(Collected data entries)
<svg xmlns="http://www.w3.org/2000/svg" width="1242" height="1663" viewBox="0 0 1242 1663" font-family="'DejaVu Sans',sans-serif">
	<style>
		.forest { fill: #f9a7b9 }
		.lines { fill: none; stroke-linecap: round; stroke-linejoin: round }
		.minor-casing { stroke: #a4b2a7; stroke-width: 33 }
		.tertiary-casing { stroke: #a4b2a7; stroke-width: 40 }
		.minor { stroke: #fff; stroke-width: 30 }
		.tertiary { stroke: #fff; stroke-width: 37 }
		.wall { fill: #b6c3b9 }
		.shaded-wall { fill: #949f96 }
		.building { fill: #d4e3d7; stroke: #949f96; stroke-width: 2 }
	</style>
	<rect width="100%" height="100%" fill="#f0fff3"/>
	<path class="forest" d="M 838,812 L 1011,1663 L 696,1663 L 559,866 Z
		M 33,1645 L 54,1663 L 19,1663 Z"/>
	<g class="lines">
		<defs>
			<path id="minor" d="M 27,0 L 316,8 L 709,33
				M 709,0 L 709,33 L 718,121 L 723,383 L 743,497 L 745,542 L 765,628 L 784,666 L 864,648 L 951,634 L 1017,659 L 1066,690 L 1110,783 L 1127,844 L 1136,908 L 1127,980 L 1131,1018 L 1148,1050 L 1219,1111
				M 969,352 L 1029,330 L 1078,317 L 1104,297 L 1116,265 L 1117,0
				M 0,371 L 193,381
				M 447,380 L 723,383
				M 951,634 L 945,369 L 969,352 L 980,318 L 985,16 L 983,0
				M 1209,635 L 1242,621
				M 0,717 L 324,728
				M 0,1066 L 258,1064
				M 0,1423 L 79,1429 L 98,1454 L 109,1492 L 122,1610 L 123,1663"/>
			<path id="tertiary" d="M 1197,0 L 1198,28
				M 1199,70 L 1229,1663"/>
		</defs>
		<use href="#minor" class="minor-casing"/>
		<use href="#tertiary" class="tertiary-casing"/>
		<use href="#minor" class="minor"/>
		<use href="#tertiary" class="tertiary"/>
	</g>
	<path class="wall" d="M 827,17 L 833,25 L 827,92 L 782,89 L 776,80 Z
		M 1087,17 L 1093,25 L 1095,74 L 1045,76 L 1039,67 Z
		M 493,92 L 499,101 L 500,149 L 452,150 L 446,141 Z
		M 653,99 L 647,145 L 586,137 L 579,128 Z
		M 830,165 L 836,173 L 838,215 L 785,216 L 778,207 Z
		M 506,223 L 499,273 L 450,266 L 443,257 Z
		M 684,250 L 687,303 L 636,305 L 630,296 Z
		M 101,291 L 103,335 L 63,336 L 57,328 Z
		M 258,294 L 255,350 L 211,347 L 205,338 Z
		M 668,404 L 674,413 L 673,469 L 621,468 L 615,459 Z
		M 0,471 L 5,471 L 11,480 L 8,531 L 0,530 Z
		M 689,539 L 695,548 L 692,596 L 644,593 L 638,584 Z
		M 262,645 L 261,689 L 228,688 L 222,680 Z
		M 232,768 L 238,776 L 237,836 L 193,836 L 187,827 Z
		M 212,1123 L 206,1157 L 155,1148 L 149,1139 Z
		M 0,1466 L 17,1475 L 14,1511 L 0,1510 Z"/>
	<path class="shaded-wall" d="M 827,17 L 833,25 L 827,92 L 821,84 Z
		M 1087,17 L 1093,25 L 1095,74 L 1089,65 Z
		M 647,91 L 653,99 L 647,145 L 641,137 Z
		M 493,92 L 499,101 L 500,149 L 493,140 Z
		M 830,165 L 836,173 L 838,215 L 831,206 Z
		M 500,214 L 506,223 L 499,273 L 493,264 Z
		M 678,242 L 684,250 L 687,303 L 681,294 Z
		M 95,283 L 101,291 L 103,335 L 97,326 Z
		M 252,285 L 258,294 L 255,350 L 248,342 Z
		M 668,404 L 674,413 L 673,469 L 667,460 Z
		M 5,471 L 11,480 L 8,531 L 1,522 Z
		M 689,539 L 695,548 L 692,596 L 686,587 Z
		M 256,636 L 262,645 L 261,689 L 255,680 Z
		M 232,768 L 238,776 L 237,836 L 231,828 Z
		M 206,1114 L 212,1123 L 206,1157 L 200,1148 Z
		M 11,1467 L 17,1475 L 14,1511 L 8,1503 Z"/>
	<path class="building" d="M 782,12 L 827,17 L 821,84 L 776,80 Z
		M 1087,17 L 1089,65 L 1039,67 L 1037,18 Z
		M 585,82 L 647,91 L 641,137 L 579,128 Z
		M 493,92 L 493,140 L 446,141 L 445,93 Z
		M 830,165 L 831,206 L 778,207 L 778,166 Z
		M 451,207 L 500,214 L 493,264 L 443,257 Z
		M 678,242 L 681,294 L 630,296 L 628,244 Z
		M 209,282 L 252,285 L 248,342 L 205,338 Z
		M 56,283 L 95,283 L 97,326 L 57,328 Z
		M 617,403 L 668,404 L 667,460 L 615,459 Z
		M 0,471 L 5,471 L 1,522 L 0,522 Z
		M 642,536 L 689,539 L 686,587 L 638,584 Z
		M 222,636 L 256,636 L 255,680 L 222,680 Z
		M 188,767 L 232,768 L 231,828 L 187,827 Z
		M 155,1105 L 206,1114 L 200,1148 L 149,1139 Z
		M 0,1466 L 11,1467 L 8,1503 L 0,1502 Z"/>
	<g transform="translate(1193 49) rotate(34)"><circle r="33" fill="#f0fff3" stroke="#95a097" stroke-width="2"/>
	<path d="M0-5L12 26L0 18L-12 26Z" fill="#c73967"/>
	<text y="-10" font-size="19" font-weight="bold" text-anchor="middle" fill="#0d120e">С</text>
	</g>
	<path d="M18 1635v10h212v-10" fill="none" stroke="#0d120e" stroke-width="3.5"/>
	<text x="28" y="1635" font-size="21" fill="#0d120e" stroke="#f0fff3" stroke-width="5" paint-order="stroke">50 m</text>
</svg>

What to work on → The lines above from the one with "#a4b2a7; stroke-width: 33" through the one with "M 951,634 L" are to be duplicated exactly, ends included, with nothing added.

Written reply →
		.minor-casing { stroke: #a4b2a7; stroke-width: 33 }
		.tertiary-casing { stroke: #a4b2a7; stroke-width: 40 }
		.minor { stroke: #fff; stroke-width: 30 }
		.tertiary { stroke: #fff; stroke-width: 37 }
		.wall { fill: #b6c3b9 }
		.shaded-wall { fill: #949f96 }
		.building { fill: #d4e3d7; stroke: #949f96; stroke-width: 2 }
	</style>
	<rect width="100%" height="100%" fill="#f0fff3"/>
	<path class="forest" d="M 838,812 L 1011,1663 L 696,1663 L 559,866 Z
		M 33,1645 L 54,1663 L 19,1663 Z"/>
	<g class="lines">
		<defs>
			<path id="minor" d="M 27,0 L 316,8 L 709,33
				M 709,0 L 709,33 L 718,121 L 723,383 L 743,497 L 745,542 L 765,628 L 784,666 L 864,648 L 951,634 L 1017,659 L 1066,690 L 1110,783 L 1127,844 L 1136,908 L 1127,980 L 1131,1018 L 1148,1050 L 1219,1111
				M 969,352 L 1029,330 L 1078,317 L 1104,297 L 1116,265 L 1117,0
				M 0,371 L 193,381
				M 447,380 L 723,383
				M 951,634 L 945,369 L 969,352 L 980,318 L 985,16 L 983,0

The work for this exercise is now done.